Pengurus PIKI Sultra 2024 – 2029 Dilantik, Hadir Demi Misi Keadilan dan Kebenaran
Kendari – Pengurus Dewan Pimpinan Daerah (DPD) Persatuan Intelegensia Kristen Indonesia (PIKI) Sulawesi Tenggara (Sultra) resmi dilantik, Sabtu (31/8/2024). Erens Elvianus Koodoh resmi didapuk sebagai Ketua DPD PIKI Sultra.
Dalam kepengurusan yang baru, Elvianus Koodoh didampingi Armin Limbongan sebagai sekretaris, dan Rudy A. A Lakebo selaku bendahara.

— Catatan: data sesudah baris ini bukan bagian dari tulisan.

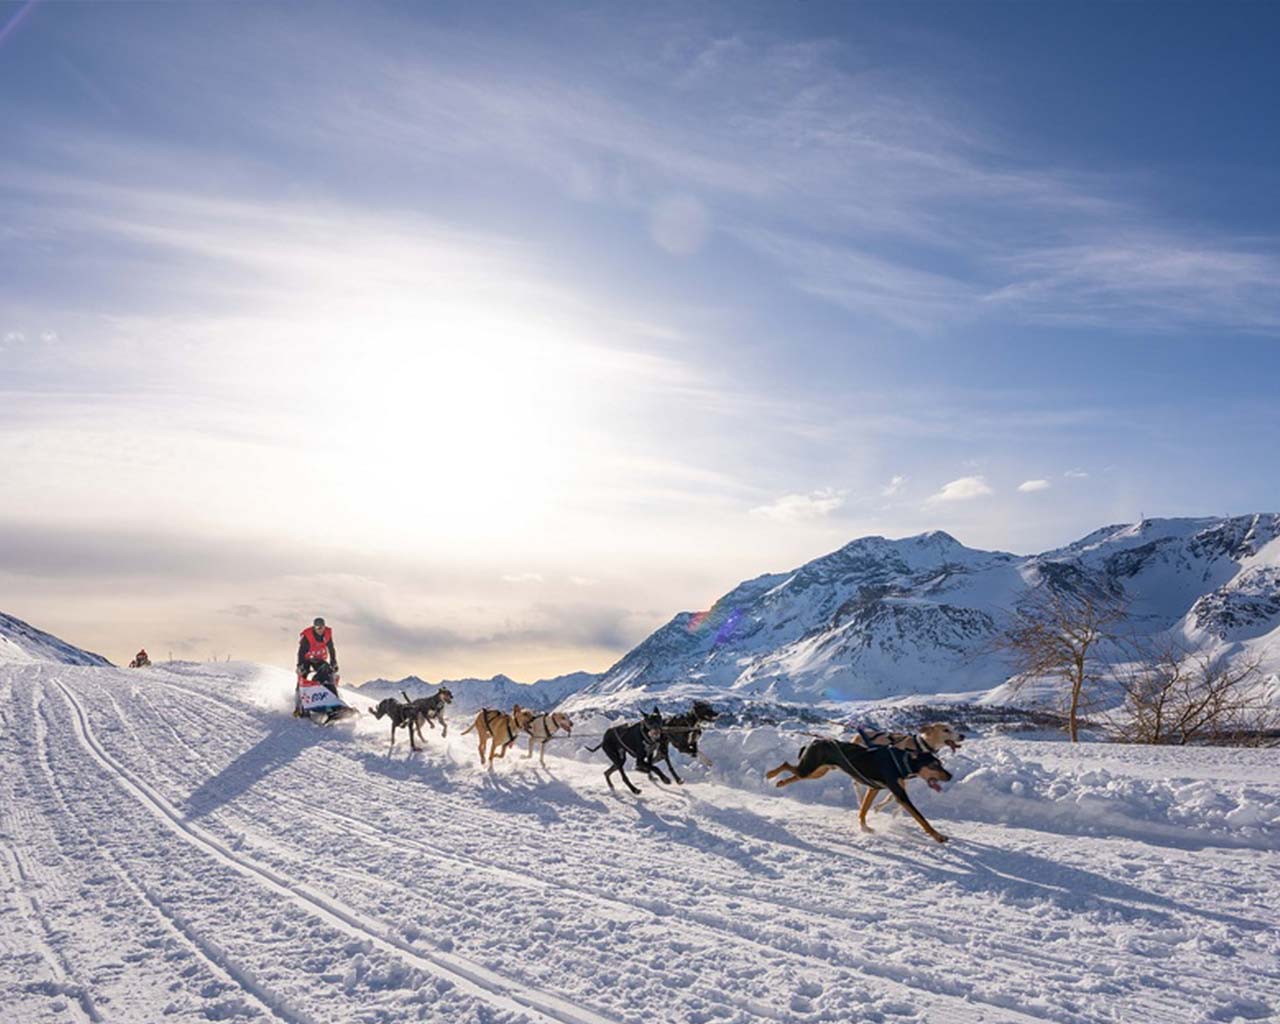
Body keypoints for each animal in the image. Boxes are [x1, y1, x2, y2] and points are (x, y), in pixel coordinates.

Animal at [762, 742, 957, 844]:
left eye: (941, 763)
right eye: (934, 765)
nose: (950, 775)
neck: (902, 762)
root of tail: (814, 741)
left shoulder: (874, 788)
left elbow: (864, 809)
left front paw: (864, 827)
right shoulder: (900, 795)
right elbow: (922, 819)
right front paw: (938, 836)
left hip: (817, 772)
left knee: (793, 774)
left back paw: (780, 782)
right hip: (810, 769)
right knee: (787, 764)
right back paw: (771, 774)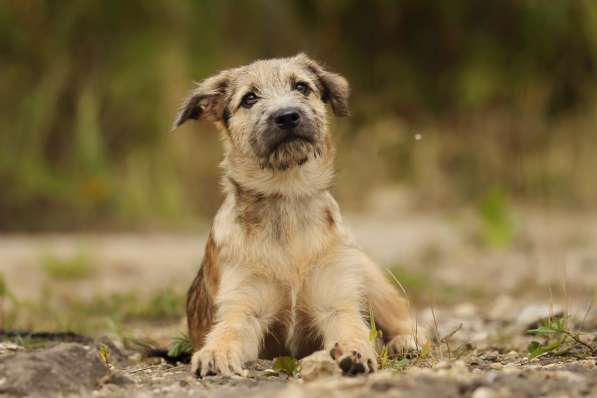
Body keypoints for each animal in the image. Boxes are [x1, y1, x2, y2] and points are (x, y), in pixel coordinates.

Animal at [172, 53, 414, 376]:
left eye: (301, 87)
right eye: (249, 98)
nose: (287, 116)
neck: (286, 196)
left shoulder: (336, 303)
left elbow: (353, 329)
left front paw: (354, 351)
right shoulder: (245, 306)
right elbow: (229, 331)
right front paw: (215, 352)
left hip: (367, 276)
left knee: (400, 318)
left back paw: (405, 342)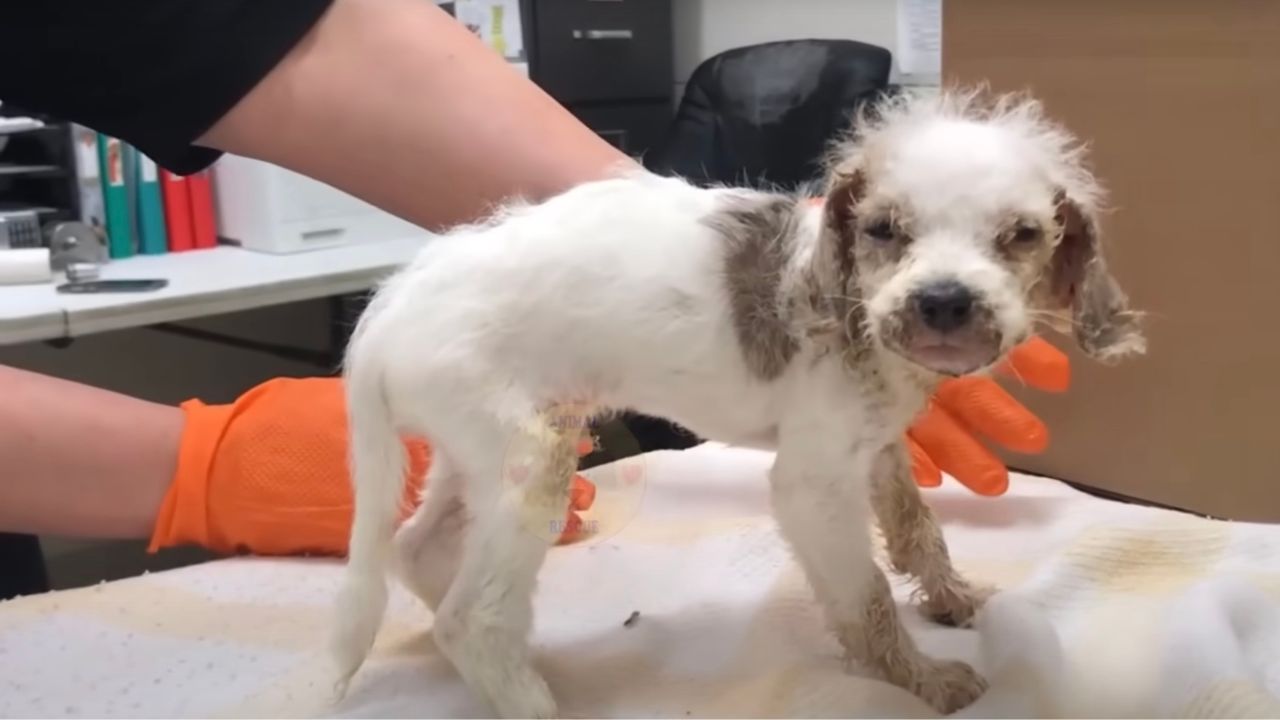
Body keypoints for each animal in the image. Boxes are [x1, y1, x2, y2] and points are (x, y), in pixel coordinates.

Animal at [325, 88, 1146, 712]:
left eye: (1022, 235)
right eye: (884, 229)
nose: (944, 303)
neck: (851, 304)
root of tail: (387, 308)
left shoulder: (878, 446)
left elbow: (917, 529)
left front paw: (951, 596)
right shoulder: (813, 485)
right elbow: (866, 597)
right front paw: (917, 678)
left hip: (485, 450)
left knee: (419, 551)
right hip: (530, 464)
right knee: (472, 617)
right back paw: (524, 693)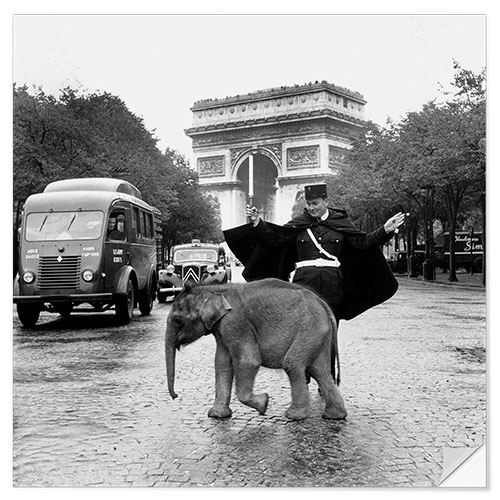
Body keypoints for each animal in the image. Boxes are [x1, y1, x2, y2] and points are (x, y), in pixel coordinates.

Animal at [164, 280, 348, 420]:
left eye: (177, 320)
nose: (176, 396)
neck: (215, 288)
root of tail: (323, 304)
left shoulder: (236, 323)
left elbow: (248, 361)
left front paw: (263, 404)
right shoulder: (222, 329)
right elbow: (222, 364)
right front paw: (217, 415)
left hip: (309, 329)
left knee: (293, 365)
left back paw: (294, 416)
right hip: (318, 334)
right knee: (319, 370)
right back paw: (334, 416)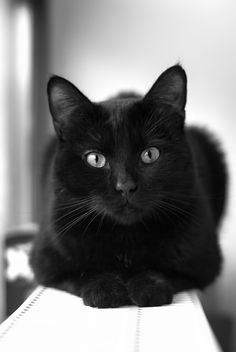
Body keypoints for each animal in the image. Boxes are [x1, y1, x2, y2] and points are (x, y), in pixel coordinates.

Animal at [30, 64, 227, 306]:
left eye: (150, 154)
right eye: (95, 159)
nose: (125, 186)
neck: (125, 240)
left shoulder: (203, 265)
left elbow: (162, 270)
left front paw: (147, 286)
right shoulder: (45, 264)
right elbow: (82, 272)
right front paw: (104, 288)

Komposisi kepengurusan lembaga yang mengusung misi Ad Caritas Et Veritas (demi keadilan dan kebenaran) tersebut juga dilengkapi bidang organisasi dan kelembagaan, kaderisasi, hukum dan advokasi, pendidikan dan pengembangan SDM, bidang sosial dan politik, bidang SDA dan lingkungan hidup, gereja dan keumatan, bidang hubungan antarlembaga, serta bidang kebijakan publik.
Masing-masing bidang dilengkapi departemen dalam membantu menjalankan program kerja ke depan. Para pengurus juga berlatar belakang akademisi dan praktisi.
Saat dilantik langsung Ketua Umum DPP PIKI, Badikenita br. Sitepu, pada akhir pekan lalu, Erens Elvianus Koodoh mengatakan tugas utama mereka dalam waktu dekat adalah menggelar rapat kerja dan pembentukan DPC di kabupaten dan kota.
“Pelaksanaan kegiatan juga dirangkaikan dengan seminar yang dibawakan Ketum DPP PIKI dan pihak Kejaksaan Tinggi Sultra. Turut dihadiri Kabag Keagamaan Sekretariat Provinsi, Bimas Kristen Kemenag Sultra dan BPM, Sinode Gepsultra,” kata Lektor Kepala di Universitas Halu Oleo yang juga alumnus Universitas Gadjah Mada tersebut.
Sementara Ketua Umum DPP PIKI, Badikenita br. Sitepu, berharap keberadaan organisasi itu dapat memberi kontribusi pemikiran bagi pembangunan di Sultra.
“Tentu dengan menjalin kolaborasi bersama pemerintah daerah dan stakeholder lainnya,” harap Anggota DPD RI tersebut.
Badikenita optimis organisasi kemasyarakatan berbasis kekristenan yang didirikan pada 19 Desember 1964 di Jakarta itu mampu mengambil peran dalam kapasitasnya. Sebab banyak agenda yang harus diselesaikan dan melibatkan PIKI. Indonesia masih butuh kehadiran intelegensia kristiani sesuai panggilan gerejawi untuk memberikan yang terbaik bagi umat.